The first purpose of this paper is to review the empirical data that supports linguistic singularism. The issue concerns the so-called “super-plurals”. The second, and main purpose, of the paper is to discharge the First Amendment and provide a potentialist theory of groups—the semantic value of plural expressions. On this theory, though it is always possible to form a group from a plurality, it is not necessary that we do so. The view ties in with both the nature of potential infinity generally and the recursive or generative nature of natural languages.
March 06, 2019, 6-7:30 PM in 470 Stephens
Georg Schiemer (University of Vienna)
How Geometry Became Structural
Joint event with OHST.
Structuralism in the philosophy of mathematics is, roughly put, the view that mathematical theories study abstract structures or the structural properties of their subject fields. The position is strongly rooted in modern mathematical practice. In fact, one can understand structuralism as an attempt to come to terms philosophically with a number of wide-ranging methodological transformations in 19th and early 20th century mathematics, related to the rise of modern geometry, number theory, and abstract algebra. The present talk will focus on the geometrical roots of structuralism. Specifically, we will survey some of the key conceptual changes in geometry between 1860 and 1910 that eventually led to a “structural turn” in the field. This includes (i) the gradual implementation of model-theoretic techniques in geometrical reasoning, for instance, the focus on duality and transfer principles in projective geometry; (ii) the unification of geometrical theories by algebraic methods, specifically, by the use of transformation groups in Felix Klein’s Erlangen Program; and (iii) the successive consolidation of formal axiomatics in work by Hilbert and others.
May 01, 2019, 6-7:30 PM in 234 Moses
Jamie Tappenden (University of Michigan)
Frege, Carl Snell and Romanticism; Fruitful Concepts and the ‘Organic/Mechanical’ Distinction
A surprisingly neglected figure in Frege scholarship is the man Frege describes (with praise that is very rare for Frege) as his “revered teacher”, the Jena physics and mathematics professor Carl Snell. It turns out that there is more of interest to say about Snell than can fit into one talk, so I’ll restrict attention here to just this aspect of his thought: the role of the concept of “organic”, and a contrast with “mechanical”. Snell turns out to have been a philosophical Romantic, influenced by Schelling and Goethe, and Kant’s/Critique of Judgement/. In Frege’s environment, the “organic/mechanical” contrast, understood in a distinctively Romantic fashion, had reached the status of “accepted, recognized cliché”. More generally, Frege’s environment was more saturated with what we now call ``Continental philosophy" than we might expect.

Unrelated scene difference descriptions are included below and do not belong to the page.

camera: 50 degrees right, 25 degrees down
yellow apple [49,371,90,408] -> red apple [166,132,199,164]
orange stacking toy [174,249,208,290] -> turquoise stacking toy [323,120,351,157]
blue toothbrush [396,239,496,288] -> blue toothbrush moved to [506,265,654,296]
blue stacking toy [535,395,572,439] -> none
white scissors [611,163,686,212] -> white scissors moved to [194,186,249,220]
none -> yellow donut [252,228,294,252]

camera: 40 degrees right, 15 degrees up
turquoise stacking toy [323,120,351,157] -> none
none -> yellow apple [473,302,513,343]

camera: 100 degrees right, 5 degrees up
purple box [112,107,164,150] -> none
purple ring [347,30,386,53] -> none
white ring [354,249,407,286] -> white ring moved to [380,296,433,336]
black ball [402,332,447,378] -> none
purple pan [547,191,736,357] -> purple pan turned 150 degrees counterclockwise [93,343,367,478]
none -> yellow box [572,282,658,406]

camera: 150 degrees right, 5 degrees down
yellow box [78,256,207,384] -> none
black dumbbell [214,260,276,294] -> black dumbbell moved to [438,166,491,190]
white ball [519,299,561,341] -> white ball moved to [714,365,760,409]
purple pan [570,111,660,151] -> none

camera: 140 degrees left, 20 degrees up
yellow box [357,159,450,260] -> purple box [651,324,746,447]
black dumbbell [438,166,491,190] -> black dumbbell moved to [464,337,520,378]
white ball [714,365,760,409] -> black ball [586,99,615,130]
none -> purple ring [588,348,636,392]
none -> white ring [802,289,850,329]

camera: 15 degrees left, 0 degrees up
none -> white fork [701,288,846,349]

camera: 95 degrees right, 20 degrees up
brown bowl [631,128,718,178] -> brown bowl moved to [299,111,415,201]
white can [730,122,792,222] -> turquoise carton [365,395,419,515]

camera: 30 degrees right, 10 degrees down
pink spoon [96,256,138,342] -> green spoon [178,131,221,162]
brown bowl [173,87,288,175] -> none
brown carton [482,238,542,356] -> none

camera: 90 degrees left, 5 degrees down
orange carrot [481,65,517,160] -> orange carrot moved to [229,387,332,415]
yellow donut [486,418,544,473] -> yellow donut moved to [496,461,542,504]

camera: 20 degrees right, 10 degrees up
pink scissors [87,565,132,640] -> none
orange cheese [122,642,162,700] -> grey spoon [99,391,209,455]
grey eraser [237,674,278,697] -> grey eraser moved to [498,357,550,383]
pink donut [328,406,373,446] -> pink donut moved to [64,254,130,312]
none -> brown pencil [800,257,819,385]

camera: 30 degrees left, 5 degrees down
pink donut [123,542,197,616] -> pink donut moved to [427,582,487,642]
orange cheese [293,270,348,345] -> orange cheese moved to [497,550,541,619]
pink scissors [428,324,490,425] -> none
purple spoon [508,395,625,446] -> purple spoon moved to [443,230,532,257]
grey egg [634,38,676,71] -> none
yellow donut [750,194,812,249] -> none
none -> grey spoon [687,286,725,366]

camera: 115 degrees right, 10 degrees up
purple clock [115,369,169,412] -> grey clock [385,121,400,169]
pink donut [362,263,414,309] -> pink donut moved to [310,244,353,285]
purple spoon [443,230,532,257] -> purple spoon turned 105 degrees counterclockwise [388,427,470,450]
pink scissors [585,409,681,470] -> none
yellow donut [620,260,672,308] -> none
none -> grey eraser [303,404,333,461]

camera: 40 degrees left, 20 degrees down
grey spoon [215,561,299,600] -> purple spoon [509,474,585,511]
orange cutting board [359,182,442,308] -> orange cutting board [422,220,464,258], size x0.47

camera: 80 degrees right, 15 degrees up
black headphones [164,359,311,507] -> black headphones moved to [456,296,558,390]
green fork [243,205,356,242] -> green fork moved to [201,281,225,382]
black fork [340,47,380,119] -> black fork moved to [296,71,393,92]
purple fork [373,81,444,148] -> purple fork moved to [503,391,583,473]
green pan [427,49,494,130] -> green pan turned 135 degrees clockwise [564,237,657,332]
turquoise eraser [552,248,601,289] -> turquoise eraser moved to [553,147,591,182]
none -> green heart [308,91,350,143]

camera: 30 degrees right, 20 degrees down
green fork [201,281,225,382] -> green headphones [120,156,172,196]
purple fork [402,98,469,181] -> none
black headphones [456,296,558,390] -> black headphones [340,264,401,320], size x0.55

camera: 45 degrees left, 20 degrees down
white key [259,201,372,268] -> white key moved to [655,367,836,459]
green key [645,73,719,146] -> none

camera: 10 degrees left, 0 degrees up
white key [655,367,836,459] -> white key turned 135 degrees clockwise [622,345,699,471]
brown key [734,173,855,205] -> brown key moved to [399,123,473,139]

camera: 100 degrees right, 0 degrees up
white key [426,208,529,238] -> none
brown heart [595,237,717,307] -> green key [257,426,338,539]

This context-setting has a payoff for our reading of Frege’s texts: many expressions and turns of phrase in Frege that have been regarded as vague, throwaway metaphors turn out to be literal references to ideas that would have been salient among the people in Frege’s environment that he spent time with day-to-day. In particular, this is true of Frege’s account of “extending knowledge” via “fruitful concepts” and his rejection of the idea that logic and mathematics can be done “mechanically” (as with Jevons’ logic machines, or Fischer’s “aggregative mechanical thought”). When Frege appealed to “organic connection” and speaks of fruitful concepts as containing conclusions “like a plant in its seeds”, he would have expected these phrases to have been understood in a very specific way, as alluding to a recognized contrast between “organic” and “mechanical” connection that was applied by Snell and those close to him not only to distinctions between biological and physical reasoning but also to distinctions of types of reasoning in arithmetic and geometry.